• Task
Please copy out the records from the start up to and including the line that contains "values at 45-54?", keeping every line exactly the same.
══ Data provided ══
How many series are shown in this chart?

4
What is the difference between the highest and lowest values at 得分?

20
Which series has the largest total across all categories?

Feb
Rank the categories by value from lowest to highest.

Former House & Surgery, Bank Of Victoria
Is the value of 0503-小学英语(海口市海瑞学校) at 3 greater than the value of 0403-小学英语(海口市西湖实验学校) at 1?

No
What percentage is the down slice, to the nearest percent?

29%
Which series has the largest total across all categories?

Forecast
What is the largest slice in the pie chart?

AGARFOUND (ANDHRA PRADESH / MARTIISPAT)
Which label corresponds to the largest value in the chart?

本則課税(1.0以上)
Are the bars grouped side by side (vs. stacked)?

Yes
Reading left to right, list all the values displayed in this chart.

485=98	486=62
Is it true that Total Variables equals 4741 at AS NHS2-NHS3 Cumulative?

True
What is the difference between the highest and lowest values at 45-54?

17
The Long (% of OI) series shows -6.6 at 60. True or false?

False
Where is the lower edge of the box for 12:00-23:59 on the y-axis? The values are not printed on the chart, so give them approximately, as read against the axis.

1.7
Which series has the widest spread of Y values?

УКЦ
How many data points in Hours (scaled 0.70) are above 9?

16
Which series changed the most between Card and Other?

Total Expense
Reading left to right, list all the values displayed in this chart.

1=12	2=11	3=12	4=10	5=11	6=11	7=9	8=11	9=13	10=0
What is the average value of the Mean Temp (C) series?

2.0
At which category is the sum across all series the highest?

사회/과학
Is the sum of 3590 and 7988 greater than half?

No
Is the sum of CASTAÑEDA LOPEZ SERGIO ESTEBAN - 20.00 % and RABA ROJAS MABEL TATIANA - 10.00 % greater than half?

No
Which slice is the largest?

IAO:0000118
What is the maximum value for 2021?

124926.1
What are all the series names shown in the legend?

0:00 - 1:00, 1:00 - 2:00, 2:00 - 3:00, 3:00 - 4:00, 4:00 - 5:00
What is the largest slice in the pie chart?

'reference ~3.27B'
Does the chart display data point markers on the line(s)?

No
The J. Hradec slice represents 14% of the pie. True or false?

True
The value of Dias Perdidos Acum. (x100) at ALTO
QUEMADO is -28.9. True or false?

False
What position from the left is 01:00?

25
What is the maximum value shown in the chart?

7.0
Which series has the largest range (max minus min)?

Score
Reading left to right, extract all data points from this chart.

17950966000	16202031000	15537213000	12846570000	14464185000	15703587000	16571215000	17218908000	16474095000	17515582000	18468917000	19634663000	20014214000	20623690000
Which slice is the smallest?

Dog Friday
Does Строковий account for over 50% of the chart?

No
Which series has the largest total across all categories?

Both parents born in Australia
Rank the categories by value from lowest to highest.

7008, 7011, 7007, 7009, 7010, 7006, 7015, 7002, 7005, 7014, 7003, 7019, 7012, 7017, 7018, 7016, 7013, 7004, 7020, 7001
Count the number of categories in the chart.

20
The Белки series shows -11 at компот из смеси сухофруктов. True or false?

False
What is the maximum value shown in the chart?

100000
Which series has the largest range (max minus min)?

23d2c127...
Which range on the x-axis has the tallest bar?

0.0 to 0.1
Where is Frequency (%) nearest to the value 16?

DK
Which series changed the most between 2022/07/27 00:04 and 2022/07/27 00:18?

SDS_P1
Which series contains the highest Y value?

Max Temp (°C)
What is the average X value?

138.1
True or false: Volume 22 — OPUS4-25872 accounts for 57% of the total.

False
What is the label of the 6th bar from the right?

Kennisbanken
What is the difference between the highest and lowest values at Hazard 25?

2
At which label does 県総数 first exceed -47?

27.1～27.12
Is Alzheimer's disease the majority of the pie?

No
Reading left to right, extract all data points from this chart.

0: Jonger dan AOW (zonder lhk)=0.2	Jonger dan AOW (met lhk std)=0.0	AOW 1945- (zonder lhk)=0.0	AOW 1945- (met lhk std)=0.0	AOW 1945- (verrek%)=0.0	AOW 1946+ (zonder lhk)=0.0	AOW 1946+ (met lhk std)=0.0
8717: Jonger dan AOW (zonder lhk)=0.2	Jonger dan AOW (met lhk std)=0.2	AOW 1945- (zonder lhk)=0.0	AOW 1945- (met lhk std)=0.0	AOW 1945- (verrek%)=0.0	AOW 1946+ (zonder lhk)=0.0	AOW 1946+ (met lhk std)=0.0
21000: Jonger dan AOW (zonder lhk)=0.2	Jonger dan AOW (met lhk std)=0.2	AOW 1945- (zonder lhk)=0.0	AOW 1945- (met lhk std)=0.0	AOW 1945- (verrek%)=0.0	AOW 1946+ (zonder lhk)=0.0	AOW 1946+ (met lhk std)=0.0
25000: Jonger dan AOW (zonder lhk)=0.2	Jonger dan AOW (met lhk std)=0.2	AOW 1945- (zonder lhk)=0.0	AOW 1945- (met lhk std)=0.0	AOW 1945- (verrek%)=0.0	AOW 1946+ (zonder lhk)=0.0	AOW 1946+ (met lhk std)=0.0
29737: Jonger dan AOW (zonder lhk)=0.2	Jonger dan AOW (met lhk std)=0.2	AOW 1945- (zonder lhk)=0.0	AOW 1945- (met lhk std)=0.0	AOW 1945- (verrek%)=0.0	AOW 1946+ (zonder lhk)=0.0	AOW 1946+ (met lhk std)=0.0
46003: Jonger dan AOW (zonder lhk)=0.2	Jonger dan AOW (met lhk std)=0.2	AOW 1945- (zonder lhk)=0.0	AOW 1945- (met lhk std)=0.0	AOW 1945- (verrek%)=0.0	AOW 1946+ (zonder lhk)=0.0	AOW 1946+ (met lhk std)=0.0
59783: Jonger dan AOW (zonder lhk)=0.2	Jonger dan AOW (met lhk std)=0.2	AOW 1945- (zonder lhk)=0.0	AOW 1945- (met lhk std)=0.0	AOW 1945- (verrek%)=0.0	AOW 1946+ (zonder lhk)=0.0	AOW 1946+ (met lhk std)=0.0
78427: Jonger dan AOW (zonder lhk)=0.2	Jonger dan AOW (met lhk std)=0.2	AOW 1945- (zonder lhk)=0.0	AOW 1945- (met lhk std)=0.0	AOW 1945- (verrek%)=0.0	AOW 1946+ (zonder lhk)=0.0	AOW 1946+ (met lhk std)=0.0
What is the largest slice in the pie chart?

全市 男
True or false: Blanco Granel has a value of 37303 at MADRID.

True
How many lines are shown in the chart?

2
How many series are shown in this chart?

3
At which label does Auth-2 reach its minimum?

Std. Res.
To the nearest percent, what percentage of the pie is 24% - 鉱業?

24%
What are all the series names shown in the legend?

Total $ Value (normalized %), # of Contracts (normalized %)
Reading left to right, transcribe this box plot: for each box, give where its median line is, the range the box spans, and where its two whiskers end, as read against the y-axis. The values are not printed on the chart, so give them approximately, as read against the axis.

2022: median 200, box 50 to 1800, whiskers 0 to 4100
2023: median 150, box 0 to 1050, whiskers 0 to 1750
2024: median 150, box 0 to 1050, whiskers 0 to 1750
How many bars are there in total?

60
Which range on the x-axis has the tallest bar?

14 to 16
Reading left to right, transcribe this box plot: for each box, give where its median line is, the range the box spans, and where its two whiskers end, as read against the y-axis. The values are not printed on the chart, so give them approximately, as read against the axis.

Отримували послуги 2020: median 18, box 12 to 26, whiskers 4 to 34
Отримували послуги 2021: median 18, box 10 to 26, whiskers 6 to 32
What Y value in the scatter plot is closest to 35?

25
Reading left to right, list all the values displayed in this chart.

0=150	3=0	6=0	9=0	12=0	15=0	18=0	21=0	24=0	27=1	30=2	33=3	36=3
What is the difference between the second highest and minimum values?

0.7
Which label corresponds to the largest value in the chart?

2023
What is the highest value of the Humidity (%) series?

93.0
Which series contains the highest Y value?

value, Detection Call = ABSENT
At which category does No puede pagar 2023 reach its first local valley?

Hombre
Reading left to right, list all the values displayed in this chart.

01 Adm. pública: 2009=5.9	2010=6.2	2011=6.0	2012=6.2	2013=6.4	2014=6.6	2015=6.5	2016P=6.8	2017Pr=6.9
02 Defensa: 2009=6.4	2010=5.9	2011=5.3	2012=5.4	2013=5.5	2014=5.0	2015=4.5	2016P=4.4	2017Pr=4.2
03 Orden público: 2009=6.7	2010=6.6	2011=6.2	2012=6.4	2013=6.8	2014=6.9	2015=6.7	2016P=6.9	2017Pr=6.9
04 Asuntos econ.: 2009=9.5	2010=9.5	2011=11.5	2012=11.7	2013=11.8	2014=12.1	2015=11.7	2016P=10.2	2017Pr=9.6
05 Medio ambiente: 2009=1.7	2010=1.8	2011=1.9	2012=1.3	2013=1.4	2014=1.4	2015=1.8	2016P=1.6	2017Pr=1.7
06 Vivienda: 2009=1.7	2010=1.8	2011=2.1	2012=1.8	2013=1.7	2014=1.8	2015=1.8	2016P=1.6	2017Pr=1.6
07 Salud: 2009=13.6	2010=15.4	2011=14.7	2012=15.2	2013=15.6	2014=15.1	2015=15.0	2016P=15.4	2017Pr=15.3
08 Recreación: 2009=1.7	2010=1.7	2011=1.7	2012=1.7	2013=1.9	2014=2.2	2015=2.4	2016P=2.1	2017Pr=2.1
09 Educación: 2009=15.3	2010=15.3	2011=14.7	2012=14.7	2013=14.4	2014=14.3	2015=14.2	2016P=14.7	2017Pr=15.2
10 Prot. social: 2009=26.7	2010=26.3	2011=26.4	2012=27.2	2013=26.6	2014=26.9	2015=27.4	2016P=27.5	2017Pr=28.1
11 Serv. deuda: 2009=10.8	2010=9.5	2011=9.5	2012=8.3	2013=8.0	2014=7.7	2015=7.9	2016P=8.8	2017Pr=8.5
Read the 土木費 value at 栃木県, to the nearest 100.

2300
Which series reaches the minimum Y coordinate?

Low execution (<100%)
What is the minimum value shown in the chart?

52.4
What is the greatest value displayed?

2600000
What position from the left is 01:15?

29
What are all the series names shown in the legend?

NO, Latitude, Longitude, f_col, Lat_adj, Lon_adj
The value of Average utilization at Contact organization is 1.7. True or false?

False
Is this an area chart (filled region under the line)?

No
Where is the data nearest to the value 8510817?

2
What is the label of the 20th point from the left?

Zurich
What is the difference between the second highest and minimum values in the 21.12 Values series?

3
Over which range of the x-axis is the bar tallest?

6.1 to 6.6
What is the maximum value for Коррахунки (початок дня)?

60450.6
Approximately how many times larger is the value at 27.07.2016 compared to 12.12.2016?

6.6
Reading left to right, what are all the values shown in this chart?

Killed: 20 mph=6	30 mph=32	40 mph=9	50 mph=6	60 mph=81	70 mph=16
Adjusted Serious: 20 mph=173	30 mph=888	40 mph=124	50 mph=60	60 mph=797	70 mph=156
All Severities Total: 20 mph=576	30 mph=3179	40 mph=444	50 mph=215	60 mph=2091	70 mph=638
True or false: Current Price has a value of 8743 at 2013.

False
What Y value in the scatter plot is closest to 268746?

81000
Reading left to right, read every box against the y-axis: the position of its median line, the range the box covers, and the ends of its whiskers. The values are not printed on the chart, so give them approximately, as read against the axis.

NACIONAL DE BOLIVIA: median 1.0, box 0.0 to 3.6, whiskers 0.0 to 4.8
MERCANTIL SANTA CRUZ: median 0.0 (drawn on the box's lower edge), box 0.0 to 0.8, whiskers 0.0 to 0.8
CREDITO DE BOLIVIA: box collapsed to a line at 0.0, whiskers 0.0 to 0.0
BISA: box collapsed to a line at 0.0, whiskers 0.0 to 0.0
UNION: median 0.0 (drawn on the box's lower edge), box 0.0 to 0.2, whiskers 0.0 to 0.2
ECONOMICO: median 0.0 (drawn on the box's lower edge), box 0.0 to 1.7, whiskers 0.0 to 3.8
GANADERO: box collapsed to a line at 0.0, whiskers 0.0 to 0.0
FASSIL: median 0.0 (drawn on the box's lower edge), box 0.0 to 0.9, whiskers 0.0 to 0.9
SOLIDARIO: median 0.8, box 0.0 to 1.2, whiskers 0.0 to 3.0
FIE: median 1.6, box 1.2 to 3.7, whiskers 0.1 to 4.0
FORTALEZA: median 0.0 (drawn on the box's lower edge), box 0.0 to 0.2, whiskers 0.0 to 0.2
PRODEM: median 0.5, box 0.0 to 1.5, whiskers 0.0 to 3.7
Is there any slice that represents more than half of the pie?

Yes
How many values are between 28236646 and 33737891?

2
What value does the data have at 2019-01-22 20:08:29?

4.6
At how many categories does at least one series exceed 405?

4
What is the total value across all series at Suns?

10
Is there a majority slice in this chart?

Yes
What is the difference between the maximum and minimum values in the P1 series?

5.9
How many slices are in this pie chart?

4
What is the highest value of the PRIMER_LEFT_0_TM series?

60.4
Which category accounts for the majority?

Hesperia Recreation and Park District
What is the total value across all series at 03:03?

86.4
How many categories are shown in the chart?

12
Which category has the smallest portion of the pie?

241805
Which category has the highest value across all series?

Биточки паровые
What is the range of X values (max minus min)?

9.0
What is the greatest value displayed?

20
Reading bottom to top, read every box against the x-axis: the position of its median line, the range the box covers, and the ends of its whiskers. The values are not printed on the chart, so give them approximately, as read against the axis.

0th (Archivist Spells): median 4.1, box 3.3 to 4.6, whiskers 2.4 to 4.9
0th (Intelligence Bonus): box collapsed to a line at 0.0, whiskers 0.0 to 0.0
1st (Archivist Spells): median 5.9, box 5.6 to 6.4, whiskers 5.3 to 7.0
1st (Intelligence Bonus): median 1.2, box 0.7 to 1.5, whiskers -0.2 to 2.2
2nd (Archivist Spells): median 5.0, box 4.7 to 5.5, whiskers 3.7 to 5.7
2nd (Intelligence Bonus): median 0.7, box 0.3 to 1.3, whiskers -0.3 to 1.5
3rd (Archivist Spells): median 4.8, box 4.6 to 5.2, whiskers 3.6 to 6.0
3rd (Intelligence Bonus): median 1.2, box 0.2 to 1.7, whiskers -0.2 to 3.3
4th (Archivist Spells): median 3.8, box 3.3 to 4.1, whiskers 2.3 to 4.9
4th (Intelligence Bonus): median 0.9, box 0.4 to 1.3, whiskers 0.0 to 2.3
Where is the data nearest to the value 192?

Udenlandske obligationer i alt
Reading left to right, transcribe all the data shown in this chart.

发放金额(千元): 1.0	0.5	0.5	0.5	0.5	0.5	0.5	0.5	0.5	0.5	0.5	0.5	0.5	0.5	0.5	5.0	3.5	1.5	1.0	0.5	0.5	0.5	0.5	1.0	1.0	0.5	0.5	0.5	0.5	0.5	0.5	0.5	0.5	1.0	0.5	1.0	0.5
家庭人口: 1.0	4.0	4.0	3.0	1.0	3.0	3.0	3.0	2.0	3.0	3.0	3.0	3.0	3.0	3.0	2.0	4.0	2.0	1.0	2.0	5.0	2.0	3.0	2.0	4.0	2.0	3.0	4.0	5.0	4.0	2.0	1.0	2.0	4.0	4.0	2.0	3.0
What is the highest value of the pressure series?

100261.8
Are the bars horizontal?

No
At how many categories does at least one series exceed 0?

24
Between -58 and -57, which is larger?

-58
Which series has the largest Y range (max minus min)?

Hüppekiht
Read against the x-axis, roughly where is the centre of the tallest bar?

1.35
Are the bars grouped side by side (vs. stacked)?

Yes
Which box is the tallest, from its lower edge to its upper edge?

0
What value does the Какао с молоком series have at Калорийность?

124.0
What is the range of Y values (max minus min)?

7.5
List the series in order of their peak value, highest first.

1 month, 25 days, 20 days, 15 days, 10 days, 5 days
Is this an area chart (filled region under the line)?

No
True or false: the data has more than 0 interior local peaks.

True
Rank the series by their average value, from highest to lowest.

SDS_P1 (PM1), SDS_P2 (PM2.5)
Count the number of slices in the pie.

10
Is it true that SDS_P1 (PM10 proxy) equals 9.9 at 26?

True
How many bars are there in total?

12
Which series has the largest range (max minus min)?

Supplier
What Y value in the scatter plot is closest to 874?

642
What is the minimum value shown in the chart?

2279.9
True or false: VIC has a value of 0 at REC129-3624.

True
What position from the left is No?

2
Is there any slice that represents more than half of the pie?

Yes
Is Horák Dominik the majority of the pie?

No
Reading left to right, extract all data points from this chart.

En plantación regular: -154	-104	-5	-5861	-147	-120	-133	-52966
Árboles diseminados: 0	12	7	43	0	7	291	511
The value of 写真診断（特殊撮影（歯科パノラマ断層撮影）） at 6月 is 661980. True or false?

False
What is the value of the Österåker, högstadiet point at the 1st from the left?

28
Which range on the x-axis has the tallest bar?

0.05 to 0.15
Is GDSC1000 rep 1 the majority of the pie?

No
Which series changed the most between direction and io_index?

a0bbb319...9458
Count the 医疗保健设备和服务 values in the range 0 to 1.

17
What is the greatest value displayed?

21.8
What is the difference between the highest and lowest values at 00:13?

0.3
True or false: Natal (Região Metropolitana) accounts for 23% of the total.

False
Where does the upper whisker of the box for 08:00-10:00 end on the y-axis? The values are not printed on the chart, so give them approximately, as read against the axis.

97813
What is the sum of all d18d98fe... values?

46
═══
• Response area
How many series are shown in this chart?

4
What is the difference between the highest and lowest values at 得分?

20
Which series has the largest total across all categories?

Feb
Rank the categories by value from lowest to highest.

Former House & Surgery, Bank Of Victoria
Is the value of 0503-小学英语(海口市海瑞学校) at 3 greater than the value of 0403-小学英语(海口市西湖实验学校) at 1?

No
What percentage is the down slice, to the nearest percent?

29%
Which series has the largest total across all categories?

Forecast
What is the largest slice in the pie chart?

AGARFOUND (ANDHRA PRADESH / MARTIISPAT)
Which label corresponds to the largest value in the chart?

本則課税(1.0以上)
Are the bars grouped side by side (vs. stacked)?

Yes
Reading left to right, list all the values displayed in this chart.

485=98	486=62
Is it true that Total Variables equals 4741 at AS NHS2-NHS3 Cumulative?

True
What is the difference between the highest and lowest values at 45-54?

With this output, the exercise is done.